Reading

These notes and Unit 6 sections 6 and 7.

Quiz questions

3CNF-SAT

A propositional (boolean) formula $F$ is in Conjunctive Normal Form if it has the following form: $ F = C_1 \wedge C_2 \wedge \cdots \wedge C_n $ where each $C_i$ is what's called a clause.

A clause is of the form $ C_i = l_1 \vee l_2 \vee \cdots \vee c_k $ where each $l_j$ is what's called a literal.

A literal is simply a boolean variable, or its negation - i.e. $x_i$ or $\neg x_i$. Finially, a "3CNF" formula is a formula in CNF, with the added restriction that each clause has at most three literals.

So, for example the following is a 3CNF formula: $ (a \vee \neg b \vee \neg c) \wedge (\neg a \vee b \vee c) \wedge (\neg a \vee \neg c) $

Of course, the 3CNF-SAT problem is simply this: given a formula in 3CNF, is there an assignment of values to the formula's variables for which the formula evaluates to true?
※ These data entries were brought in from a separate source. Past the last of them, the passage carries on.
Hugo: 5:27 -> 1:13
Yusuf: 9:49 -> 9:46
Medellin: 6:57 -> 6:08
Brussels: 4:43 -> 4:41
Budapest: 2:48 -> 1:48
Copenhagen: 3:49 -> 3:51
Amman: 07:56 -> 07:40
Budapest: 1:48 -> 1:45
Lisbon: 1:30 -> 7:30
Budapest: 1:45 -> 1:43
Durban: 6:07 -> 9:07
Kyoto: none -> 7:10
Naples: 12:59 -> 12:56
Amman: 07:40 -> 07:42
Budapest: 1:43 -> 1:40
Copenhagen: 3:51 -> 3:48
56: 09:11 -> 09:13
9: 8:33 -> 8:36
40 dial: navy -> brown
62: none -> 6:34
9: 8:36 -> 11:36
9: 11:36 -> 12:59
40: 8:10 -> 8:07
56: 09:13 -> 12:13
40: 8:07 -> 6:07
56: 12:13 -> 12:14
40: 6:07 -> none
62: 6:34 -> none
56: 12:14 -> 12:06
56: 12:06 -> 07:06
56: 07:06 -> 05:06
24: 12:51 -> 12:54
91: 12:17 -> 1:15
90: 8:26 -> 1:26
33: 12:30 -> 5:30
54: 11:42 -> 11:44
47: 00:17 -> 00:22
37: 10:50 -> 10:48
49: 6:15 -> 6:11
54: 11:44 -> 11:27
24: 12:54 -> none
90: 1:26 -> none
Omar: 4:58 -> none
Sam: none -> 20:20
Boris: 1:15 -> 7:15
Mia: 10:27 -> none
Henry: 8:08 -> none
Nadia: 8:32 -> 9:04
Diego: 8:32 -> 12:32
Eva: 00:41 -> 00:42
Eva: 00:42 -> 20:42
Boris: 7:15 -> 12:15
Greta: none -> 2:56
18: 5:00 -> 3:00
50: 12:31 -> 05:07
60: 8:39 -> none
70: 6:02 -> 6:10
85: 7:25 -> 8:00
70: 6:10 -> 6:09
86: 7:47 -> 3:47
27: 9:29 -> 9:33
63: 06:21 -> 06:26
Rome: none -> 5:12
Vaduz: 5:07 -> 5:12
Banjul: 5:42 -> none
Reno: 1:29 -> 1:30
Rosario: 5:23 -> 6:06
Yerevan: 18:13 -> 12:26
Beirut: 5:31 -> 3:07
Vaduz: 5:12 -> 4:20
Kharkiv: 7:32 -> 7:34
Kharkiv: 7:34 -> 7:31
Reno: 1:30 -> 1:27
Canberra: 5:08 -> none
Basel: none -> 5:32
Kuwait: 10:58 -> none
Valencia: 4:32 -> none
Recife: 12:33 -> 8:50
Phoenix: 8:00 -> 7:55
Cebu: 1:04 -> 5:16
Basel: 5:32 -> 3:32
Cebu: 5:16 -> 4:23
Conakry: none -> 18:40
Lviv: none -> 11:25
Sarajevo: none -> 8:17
Formulas in CNF are really nice to work with, because they have such a simple, regular structure. So most logic applications require their input to be in CNF. 3CNF is even more restricted. That restriction is really nice for analysis purposes, as we'll see in the following.

3CNF-SAT is NP-Complete

In the below, we'll give a polynomial time reduction of CIRCUIT-SAT to 3CNF-SAT. First, we observe that we can take a circuit and expand it slightly (i.e. polynomially) to produce an equivalent circuit containing only AND, OR and NOT gates, and in which the AND and OR gates have only two inputs each. We discussed this in class. Now consider the following conversion of gate to 3CNF formula:

With these rules in place, we can convert a circuit to its formula equivalent. Here's what we do:
  1. number the gates $g_1,\ldots,g_k$ where the numbering is a topological sort. Note that this means that the last gate is the output for the whole circuit.
  2. for each gate $g_i$ create a variable $o_i$, so now we have the original variables $x_1,\ldots,x_n$ plus the new $o_i$ variables, one per gate.
  3. for each gate $g_i$ create formula $f_i$ using the above rules
  4. return formula $f_1 \wedge f_2 \wedge \cdots \wedge f_k \wedge o_k$
The original circuit is satisfiable if and only if the formula is satisfiable (the proof is the same as the proof we gave for the conversion to SAT) and the process is clearly polynomial time. The idea behind the translation is that each $f_i$ encodes the assertion that the gate functions properly, for example that an AND-gate really outputs the "and" of its inputs. So the formula specifies that "gate 1 operates correctly, and cate 2 operates correctly, .... and gate $k$ operates correctly, and gate $k$ outputs TRUE".

Example:

So, now that we have a polynomial time reduction from CIRCUIT-SAT to 3CNF-SAT, we've proved the following:

Theorem: 3CNF-SAT is NP-Complete.

The INDEPENDENT-SET Problem

So far, all the problems that we've proven to be NP-Complete are closely-related problems ... all three are really about logic. Now let's consider a very different problem: a graph problem. The INDEPENDENT-SET Problem is this: Given unweighted, undirected graph $G$, and positive integer $k$, is there an independent set in $G$ of size $k$? Note: an independent set is a set of vertices from $G$ that have no edges between them.

INDEPENDENT-SET is NP-Complete

Theorem: INDEPENDENT-SET is NP-Complete.

We prove this by giving a polynomial time reduction of 3CNF-SAT to INDEPENDENT-SET. So, we're given a 3CNF formula. Let $k$ be the number of clauses in the formua. We create a graph that has $k$ "clusters" of vertices, one cluster for each clause. A cluster for clause $C_i = (l_{i,1} \vee l_{i,2} \vee l_{i,3})$ consists of three vertices, each labeled with one of the three literals from the clause. If the clause only has 2 (or 1) literal, the cluster will only have 2 (or 1) vertices. Each vertex in a cluster is connected by an edge to every other vertex in the cluster. Also, a vertex in a given cluster labeled with literal $l$ has an edge to every vertex in the other clusters labeled $\neg l$. The claim is that this graph has an independent set of size $k$ if and only if the original formula is satisfiable.

Example: This example shows the graph derived from a 3CNF formula. The resulting INDEPENDENT-SET problem has $k=3$, since the formula has three clauses. In green, the vertices comprising an independent set of size 3 are circles. Notice that they correspond to a satisfying assignment of values to variables in formula.

NP-Complete Problems Surround Us!

For better or for worse, the world is full of NP-Complete problems. See Wikipedia's list of NP-Complete Problems. This includes problems like HAM-CYCLE, O/1-KNAPSACK, SIMPLE-KNAPSACK, HITTING-SET, PARTITION, and many, many more.